[Exercises in reading charts]
++++++++

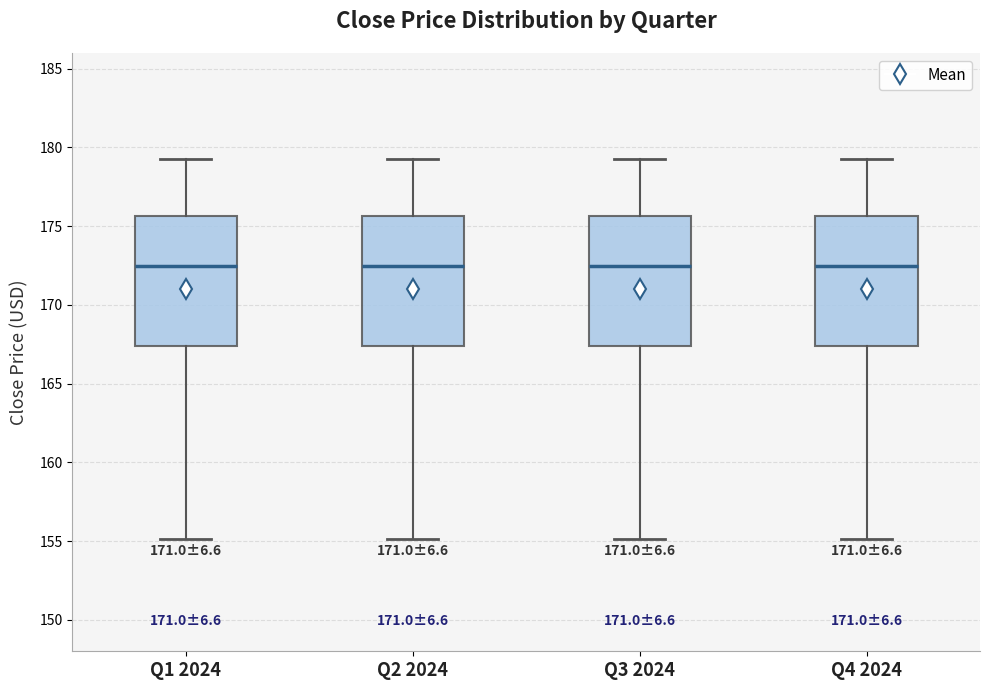

Where is the upper edge of the box for Q4 2024 on the y-axis? The values are not printed on the chart, so give them approximately, as read against the axis.

175.5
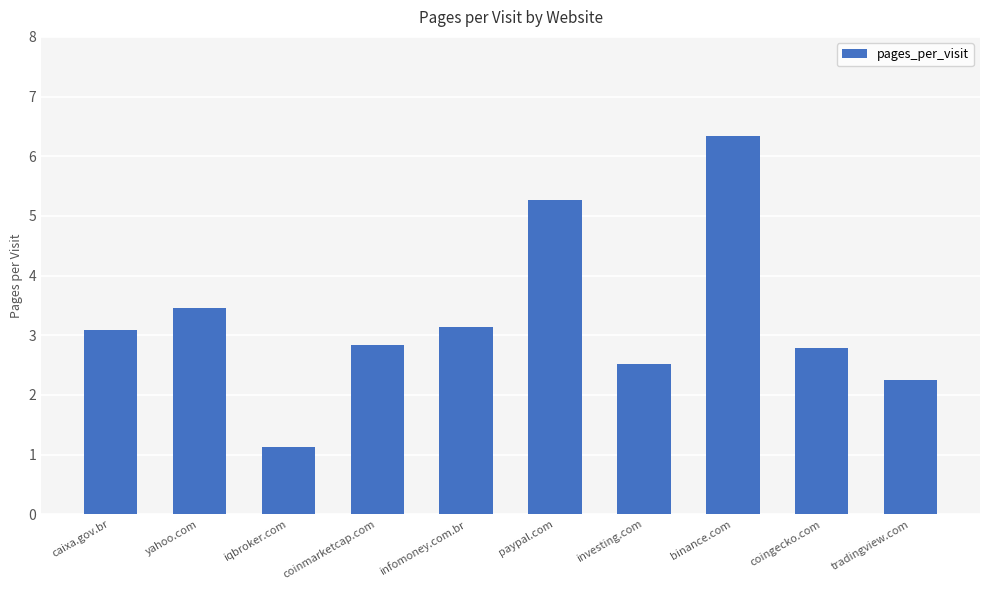

What is the sum of all values?

32.8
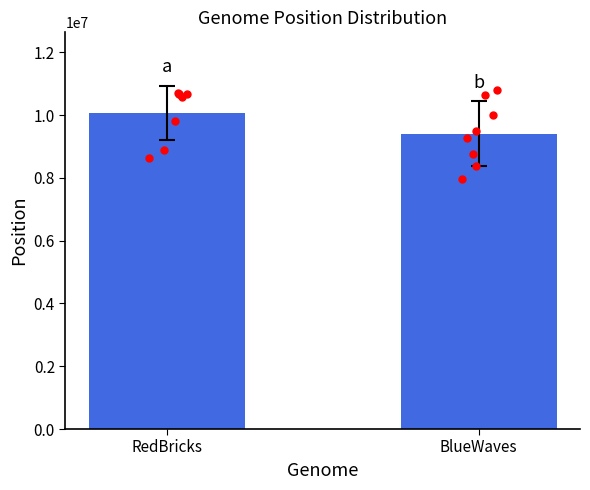

Which has a higher value, BlueWaves or RedBricks?

RedBricks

++++++++

- **EXERCISE DETAILS**
Pull out every line above word for word, leaving the pictures out of your answer.

- **SOLUTION**
Where is the upper edge of the box for Q4 2024 on the y-axis? The values are not printed on the chart, so give them approximately, as read against the axis.

175.5

What is the sum of all values?

32.8

Which has a higher value, BlueWaves or RedBricks?

RedBricks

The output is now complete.